錦織圭は南米へ。「好きにならざるを得ない」クレーの連戦は吉と出るか

 ロジャー・フェデラー(スイス)の全豪オープン復活優勝の余韻が冷めやらぬテニス界は、2月上旬のデビスカップを終えると、ページをめくるように新たなチャプターへと移行していく。

 次のグランドスラムである「全仏オープン」の開幕は5月下旬。それまでの間に存在する最大のイベントは、3〜4月にかけて米国インディアンウェルズとマイアミで続けて開催される大型マスターズ2大会だ。その北米での大会に向け、選手が選ぶ「ATPツアー」の旅路は、欧州及び中東を中心としたルート、もしくは北中米の大会群、そしてアルゼンチンからブラジルを回る南米ルートが存在する。

 いずれの道を選ぼうとも、トップ選手たちが最終的に到る地点は、北米の西海岸。ただし、この南米ルートがやや異質なのは、ブラジルおよびアルゼンチン開催の2大会がいずれもクレー(赤土)のコートである点だ。
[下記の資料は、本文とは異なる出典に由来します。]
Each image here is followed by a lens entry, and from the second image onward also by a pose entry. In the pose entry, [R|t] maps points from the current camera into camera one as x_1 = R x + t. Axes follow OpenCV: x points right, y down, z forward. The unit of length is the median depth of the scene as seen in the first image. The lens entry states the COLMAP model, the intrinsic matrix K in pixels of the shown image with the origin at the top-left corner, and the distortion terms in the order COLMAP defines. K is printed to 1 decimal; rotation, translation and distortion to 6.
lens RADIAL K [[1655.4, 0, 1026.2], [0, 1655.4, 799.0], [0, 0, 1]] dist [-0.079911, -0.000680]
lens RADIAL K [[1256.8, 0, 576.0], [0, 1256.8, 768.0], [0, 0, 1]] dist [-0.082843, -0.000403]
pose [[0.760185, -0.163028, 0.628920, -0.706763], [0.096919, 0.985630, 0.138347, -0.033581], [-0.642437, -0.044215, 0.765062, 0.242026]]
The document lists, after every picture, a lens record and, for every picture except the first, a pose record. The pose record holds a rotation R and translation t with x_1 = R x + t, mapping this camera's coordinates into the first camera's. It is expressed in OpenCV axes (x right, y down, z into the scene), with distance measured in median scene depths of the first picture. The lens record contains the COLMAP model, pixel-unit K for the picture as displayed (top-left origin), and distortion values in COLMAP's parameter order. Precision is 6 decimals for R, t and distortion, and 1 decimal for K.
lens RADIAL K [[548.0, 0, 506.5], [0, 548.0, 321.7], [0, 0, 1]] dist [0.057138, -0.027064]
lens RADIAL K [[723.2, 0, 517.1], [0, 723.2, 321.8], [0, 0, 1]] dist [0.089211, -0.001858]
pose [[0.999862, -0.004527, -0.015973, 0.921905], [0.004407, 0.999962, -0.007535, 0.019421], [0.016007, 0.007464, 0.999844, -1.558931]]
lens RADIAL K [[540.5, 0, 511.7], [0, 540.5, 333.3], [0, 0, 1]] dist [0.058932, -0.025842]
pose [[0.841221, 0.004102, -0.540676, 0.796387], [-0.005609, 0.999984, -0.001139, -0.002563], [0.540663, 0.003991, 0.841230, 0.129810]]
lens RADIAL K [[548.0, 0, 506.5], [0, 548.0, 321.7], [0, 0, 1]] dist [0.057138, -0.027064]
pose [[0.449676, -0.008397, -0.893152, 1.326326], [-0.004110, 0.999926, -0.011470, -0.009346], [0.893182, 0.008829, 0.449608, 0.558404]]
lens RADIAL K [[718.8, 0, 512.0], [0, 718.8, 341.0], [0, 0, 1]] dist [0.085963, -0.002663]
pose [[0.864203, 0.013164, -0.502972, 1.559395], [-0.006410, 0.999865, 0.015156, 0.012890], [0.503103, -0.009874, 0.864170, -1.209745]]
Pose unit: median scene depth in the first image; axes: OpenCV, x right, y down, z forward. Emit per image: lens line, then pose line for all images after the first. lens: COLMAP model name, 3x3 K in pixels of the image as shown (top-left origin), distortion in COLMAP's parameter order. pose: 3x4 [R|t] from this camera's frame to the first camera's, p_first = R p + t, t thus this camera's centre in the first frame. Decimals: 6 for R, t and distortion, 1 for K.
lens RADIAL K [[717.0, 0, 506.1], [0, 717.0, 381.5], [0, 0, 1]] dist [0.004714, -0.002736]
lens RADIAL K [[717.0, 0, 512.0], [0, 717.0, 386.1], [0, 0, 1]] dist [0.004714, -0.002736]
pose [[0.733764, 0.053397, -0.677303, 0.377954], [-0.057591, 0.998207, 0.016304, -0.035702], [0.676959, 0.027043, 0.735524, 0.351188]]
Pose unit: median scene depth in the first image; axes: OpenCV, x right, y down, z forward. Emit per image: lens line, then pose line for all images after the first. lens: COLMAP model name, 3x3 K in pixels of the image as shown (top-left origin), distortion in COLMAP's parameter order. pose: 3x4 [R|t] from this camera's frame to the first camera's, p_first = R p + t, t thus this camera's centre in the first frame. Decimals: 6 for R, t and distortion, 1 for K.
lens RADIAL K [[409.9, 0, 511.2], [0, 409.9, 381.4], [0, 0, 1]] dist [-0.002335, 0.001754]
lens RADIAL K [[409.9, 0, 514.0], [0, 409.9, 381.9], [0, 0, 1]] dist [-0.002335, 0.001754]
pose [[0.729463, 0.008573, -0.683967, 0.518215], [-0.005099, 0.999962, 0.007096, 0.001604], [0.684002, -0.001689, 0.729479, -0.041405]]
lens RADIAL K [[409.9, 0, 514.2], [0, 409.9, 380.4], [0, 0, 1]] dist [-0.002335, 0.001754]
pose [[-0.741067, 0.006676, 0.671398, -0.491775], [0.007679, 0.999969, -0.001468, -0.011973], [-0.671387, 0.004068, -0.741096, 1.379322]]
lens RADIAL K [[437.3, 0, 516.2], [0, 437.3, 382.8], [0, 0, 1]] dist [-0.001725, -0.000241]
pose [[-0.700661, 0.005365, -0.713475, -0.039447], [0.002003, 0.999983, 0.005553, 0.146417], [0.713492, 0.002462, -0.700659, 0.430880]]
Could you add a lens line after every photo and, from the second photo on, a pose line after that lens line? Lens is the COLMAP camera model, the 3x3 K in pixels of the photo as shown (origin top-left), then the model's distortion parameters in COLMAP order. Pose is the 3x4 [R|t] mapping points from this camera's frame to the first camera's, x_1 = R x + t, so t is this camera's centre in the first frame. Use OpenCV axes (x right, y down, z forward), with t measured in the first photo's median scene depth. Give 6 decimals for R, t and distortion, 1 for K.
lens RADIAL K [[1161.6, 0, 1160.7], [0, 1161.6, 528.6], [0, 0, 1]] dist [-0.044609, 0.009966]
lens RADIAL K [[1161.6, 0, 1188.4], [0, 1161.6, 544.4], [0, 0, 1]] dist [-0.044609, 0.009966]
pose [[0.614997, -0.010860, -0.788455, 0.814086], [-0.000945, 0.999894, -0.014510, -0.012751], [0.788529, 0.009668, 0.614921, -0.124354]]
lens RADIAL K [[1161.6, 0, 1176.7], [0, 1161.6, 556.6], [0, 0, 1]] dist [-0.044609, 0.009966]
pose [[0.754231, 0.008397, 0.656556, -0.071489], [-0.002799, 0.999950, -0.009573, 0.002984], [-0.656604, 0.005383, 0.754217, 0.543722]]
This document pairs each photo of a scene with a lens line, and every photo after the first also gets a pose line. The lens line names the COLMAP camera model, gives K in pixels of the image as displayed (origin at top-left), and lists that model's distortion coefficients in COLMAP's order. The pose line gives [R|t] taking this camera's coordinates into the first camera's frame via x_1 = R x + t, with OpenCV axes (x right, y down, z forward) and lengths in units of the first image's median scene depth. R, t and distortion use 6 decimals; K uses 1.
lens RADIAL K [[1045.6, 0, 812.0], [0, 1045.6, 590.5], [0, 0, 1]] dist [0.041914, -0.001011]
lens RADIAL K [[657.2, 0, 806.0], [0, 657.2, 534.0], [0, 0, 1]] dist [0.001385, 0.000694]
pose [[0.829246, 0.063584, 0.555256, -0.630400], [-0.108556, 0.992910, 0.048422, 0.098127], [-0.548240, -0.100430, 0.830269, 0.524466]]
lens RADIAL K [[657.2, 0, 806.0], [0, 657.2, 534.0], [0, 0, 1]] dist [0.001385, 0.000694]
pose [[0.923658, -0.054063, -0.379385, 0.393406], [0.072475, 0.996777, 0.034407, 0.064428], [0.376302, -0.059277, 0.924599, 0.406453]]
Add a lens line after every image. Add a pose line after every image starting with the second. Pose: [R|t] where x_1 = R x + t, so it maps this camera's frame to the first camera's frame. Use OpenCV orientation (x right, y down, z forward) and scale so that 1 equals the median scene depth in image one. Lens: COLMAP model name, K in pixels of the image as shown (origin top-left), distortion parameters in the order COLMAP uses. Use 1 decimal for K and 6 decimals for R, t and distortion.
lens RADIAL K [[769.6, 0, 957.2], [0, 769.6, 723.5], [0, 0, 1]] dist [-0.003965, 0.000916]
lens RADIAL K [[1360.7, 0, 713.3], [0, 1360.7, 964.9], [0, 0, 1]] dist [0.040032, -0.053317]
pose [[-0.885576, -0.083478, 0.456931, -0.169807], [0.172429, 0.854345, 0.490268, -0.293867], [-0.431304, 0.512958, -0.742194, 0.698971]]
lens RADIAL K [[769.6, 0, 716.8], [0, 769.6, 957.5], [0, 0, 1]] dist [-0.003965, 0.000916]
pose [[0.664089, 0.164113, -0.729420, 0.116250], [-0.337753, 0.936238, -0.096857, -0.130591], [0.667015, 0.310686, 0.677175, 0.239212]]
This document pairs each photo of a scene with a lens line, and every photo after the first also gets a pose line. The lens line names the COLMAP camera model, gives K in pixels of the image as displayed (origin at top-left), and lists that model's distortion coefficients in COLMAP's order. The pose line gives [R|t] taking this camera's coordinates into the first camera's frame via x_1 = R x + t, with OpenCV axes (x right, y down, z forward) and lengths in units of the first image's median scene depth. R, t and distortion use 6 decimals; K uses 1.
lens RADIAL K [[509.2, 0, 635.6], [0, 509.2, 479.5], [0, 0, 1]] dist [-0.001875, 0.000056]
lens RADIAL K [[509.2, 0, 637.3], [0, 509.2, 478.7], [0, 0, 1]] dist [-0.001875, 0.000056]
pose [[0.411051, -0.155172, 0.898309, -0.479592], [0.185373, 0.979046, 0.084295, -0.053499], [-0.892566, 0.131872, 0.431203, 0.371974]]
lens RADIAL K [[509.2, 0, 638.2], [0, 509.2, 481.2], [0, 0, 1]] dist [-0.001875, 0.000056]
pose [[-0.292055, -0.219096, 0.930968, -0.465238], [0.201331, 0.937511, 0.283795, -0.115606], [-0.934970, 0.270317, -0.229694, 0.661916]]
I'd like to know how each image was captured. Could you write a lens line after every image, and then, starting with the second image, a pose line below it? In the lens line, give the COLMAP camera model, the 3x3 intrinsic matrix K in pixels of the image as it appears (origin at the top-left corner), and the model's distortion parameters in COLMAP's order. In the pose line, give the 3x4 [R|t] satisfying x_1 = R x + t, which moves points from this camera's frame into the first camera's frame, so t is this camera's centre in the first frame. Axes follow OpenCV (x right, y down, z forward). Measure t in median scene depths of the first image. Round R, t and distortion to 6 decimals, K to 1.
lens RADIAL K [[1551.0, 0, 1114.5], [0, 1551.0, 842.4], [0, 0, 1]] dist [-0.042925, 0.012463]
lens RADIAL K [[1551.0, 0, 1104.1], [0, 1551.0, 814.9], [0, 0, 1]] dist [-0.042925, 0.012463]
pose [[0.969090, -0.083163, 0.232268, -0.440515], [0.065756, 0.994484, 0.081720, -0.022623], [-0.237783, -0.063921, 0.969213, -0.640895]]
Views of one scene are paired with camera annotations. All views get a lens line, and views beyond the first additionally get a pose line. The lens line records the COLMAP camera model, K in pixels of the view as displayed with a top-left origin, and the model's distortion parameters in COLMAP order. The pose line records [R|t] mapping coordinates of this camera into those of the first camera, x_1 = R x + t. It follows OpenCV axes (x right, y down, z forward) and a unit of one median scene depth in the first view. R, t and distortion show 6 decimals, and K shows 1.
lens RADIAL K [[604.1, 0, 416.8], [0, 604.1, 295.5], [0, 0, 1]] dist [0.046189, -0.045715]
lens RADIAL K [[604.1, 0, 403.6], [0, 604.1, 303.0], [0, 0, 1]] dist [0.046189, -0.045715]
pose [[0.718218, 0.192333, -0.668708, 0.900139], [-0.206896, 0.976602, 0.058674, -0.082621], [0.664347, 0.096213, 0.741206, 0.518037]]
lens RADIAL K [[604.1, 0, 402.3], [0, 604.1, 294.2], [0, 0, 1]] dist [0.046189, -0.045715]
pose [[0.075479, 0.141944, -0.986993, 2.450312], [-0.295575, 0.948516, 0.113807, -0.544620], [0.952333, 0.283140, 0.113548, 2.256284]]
 例年、2月はメンフィスとアカプルコ、あるいは初優勝の思い出が眠るデルレイビーチ選手権などに出ていた錦織圭だが、今年は進路を拠点のフロリダ半島から大きく南にとり、ブエノスアイレス、そしてリオデジャネイロ大会に出場する。なお、大会のグレードはブエノスアイレスが「ATP250」で、リオが「ATP500」。これは、昨年出場したメンフィスとアカプルコにそれぞれ対応する格付けだ。